Kokiri: Random-Forest-Based Comparison and Characterization of Cohorts

Kokiri Teaser

Abstract

We propose an interactive visual analytics approach to characterizing and comparing patient subgroups (i.e., cohorts). Despite having the same disease and similar demographic characteristics, patients respond differently to therapy. One reason for this is the vast number of variables in the genome that influence a patient's outcome. Nevertheless, most existing tools do not offer effective means of identifying the attributes that differ most, or look at them in isolation and thus ignore combinatorial effects.

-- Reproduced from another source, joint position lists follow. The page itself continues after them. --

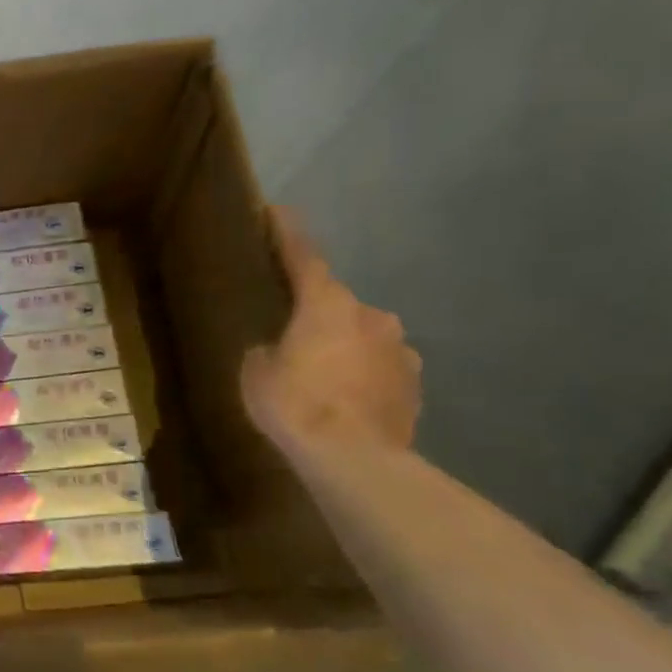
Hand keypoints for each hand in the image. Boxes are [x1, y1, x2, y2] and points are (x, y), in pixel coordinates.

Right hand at [241, 209, 421, 453]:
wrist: (356, 459)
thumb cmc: (295, 404)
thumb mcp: (256, 372)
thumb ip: (268, 350)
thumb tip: (280, 349)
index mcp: (327, 304)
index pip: (304, 257)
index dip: (288, 234)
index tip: (278, 211)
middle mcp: (371, 316)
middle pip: (336, 303)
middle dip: (316, 312)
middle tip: (291, 331)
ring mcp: (400, 350)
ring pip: (363, 336)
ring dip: (342, 345)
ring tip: (320, 373)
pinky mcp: (415, 384)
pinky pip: (380, 367)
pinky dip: (362, 375)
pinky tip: (345, 399)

To fill this gap, we present Kokiri, a visual analytics approach that aims to separate cohorts based on user-selected data, ranks attributes by their importance in distinguishing between cohorts, and visualizes cohort overlaps and separability. With our approach, users can additionally characterize the homogeneity and outliers of a cohort. To demonstrate the applicability of our approach, we integrated Kokiri into the Coral cohort analysis tool to compare and characterize lung cancer patient cohorts.


Citation

BibTeX

@article{2022_kokiri,
    title = {Kokiri: Random-Forest-Based Comparison and Characterization of Cohorts},
    author = {Klaus Eckelt and Patrick Adelberger and Markus J. Bauer and Thomas Zichner and Marc Streit},
    journal = {bioRxiv},
    doi = {10.1101/2022.08.16.503622},
    url = {https://www.biorxiv.org/content/10.1101/2022.08.16.503622},
    year = {2022}
}

Acknowledgements

The authors acknowledge the American Association for Cancer Research and its financial and material support in the development of the AACR Project GENIE registry, and members of the consortium for their commitment to open data. Interpretations are the responsibility of study authors.

This work was supported in part by the Boehringer Ingelheim Regional Center Vienna, the State of Upper Austria, and the Austrian Federal Ministry of Education, Science and Research via the LIT – Linz Institute of Technology (LIT-2019-7-SEE-117), the State of Upper Austria (Human-Interpretable Machine Learning), and the Austrian Science Fund (FWF DFH 23-N).